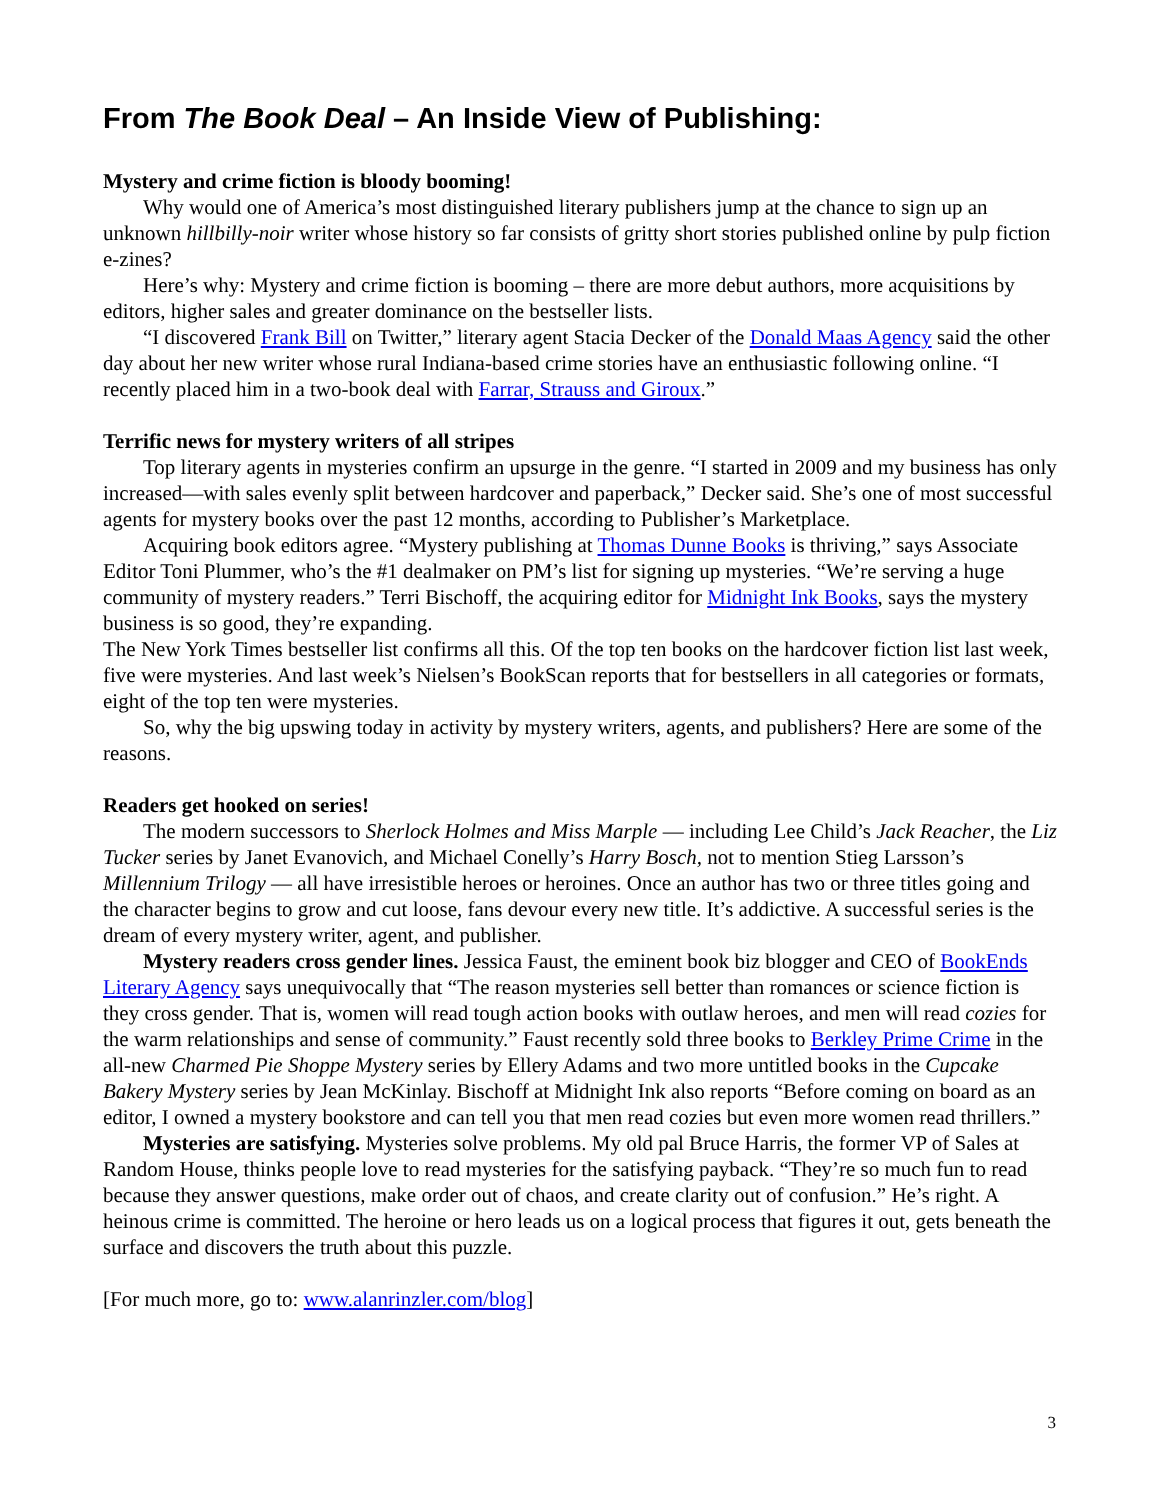From The Book Deal – An Inside View of Publishing:
Mystery and crime fiction is bloody booming!
Why would one of America’s most distinguished literary publishers jump at the chance to sign up an unknown hillbilly-noir writer whose history so far consists of gritty short stories published online by pulp fiction e-zines?
Here’s why: Mystery and crime fiction is booming – there are more debut authors, more acquisitions by editors, higher sales and greater dominance on the bestseller lists.
“I discovered Frank Bill on Twitter,” literary agent Stacia Decker of the Donald Maas Agency said the other day about her new writer whose rural Indiana-based crime stories have an enthusiastic following online. “I recently placed him in a two-book deal with Farrar, Strauss and Giroux.”
Terrific news for mystery writers of all stripes
Top literary agents in mysteries confirm an upsurge in the genre. “I started in 2009 and my business has only increased—with sales evenly split between hardcover and paperback,” Decker said. She’s one of most successful agents for mystery books over the past 12 months, according to Publisher’s Marketplace.
Acquiring book editors agree. “Mystery publishing at Thomas Dunne Books is thriving,” says Associate Editor Toni Plummer, who’s the #1 dealmaker on PM’s list for signing up mysteries. “We’re serving a huge community of mystery readers.” Terri Bischoff, the acquiring editor for Midnight Ink Books, says the mystery business is so good, they’re expanding.
The New York Times bestseller list confirms all this. Of the top ten books on the hardcover fiction list last week, five were mysteries. And last week’s Nielsen’s BookScan reports that for bestsellers in all categories or formats, eight of the top ten were mysteries.
So, why the big upswing today in activity by mystery writers, agents, and publishers? Here are some of the reasons.
Readers get hooked on series!
The modern successors to Sherlock Holmes and Miss Marple — including Lee Child’s Jack Reacher, the Liz Tucker series by Janet Evanovich, and Michael Conelly’s Harry Bosch, not to mention Stieg Larsson’s Millennium Trilogy — all have irresistible heroes or heroines. Once an author has two or three titles going and the character begins to grow and cut loose, fans devour every new title. It’s addictive. A successful series is the dream of every mystery writer, agent, and publisher.
Mystery readers cross gender lines. Jessica Faust, the eminent book biz blogger and CEO of BookEnds Literary Agency says unequivocally that “The reason mysteries sell better than romances or science fiction is they cross gender. That is, women will read tough action books with outlaw heroes, and men will read cozies for the warm relationships and sense of community.” Faust recently sold three books to Berkley Prime Crime in the all-new Charmed Pie Shoppe Mystery series by Ellery Adams and two more untitled books in the Cupcake Bakery Mystery series by Jean McKinlay. Bischoff at Midnight Ink also reports “Before coming on board as an editor, I owned a mystery bookstore and can tell you that men read cozies but even more women read thrillers.”
Mysteries are satisfying. Mysteries solve problems. My old pal Bruce Harris, the former VP of Sales at Random House, thinks people love to read mysteries for the satisfying payback. “They’re so much fun to read because they answer questions, make order out of chaos, and create clarity out of confusion.” He’s right. A heinous crime is committed. The heroine or hero leads us on a logical process that figures it out, gets beneath the surface and discovers the truth about this puzzle.
[For much more, go to: www.alanrinzler.com/blog]
3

- [Your assignment]: Would you retype every line shown above exactly, leaving the pictures aside?

- [Output of the task]:
From The Book Deal – An Inside View of Publishing:
Mystery and crime fiction is bloody booming!
Why would one of America’s most distinguished literary publishers jump at the chance to sign up an unknown hillbilly-noir writer whose history so far consists of gritty short stories published online by pulp fiction e-zines?
Here’s why: Mystery and crime fiction is booming – there are more debut authors, more acquisitions by editors, higher sales and greater dominance on the bestseller lists.
“I discovered Frank Bill on Twitter,” literary agent Stacia Decker of the Donald Maas Agency said the other day about her new writer whose rural Indiana-based crime stories have an enthusiastic following online. “I recently placed him in a two-book deal with Farrar, Strauss and Giroux.”
Terrific news for mystery writers of all stripes
Top literary agents in mysteries confirm an upsurge in the genre. “I started in 2009 and my business has only increased—with sales evenly split between hardcover and paperback,” Decker said. She’s one of most successful agents for mystery books over the past 12 months, according to Publisher’s Marketplace.
Acquiring book editors agree. “Mystery publishing at Thomas Dunne Books is thriving,” says Associate Editor Toni Plummer, who’s the #1 dealmaker on PM’s list for signing up mysteries. “We’re serving a huge community of mystery readers.” Terri Bischoff, the acquiring editor for Midnight Ink Books, says the mystery business is so good, they’re expanding.
The New York Times bestseller list confirms all this. Of the top ten books on the hardcover fiction list last week, five were mysteries. And last week’s Nielsen’s BookScan reports that for bestsellers in all categories or formats, eight of the top ten were mysteries.
So, why the big upswing today in activity by mystery writers, agents, and publishers? Here are some of the reasons.
Readers get hooked on series!
The modern successors to Sherlock Holmes and Miss Marple — including Lee Child’s Jack Reacher, the Liz Tucker series by Janet Evanovich, and Michael Conelly’s Harry Bosch, not to mention Stieg Larsson’s Millennium Trilogy — all have irresistible heroes or heroines. Once an author has two or three titles going and the character begins to grow and cut loose, fans devour every new title. It’s addictive. A successful series is the dream of every mystery writer, agent, and publisher.
Mystery readers cross gender lines. Jessica Faust, the eminent book biz blogger and CEO of BookEnds Literary Agency says unequivocally that “The reason mysteries sell better than romances or science fiction is they cross gender. That is, women will read tough action books with outlaw heroes, and men will read cozies for the warm relationships and sense of community.” Faust recently sold three books to Berkley Prime Crime in the all-new Charmed Pie Shoppe Mystery series by Ellery Adams and two more untitled books in the Cupcake Bakery Mystery series by Jean McKinlay. Bischoff at Midnight Ink also reports “Before coming on board as an editor, I owned a mystery bookstore and can tell you that men read cozies but even more women read thrillers.”
Mysteries are satisfying. Mysteries solve problems. My old pal Bruce Harris, the former VP of Sales at Random House, thinks people love to read mysteries for the satisfying payback. “They’re so much fun to read because they answer questions, make order out of chaos, and create clarity out of confusion.” He’s right. A heinous crime is committed. The heroine or hero leads us on a logical process that figures it out, gets beneath the surface and discovers the truth about this puzzle.
[For much more, go to: www.alanrinzler.com/blog]
3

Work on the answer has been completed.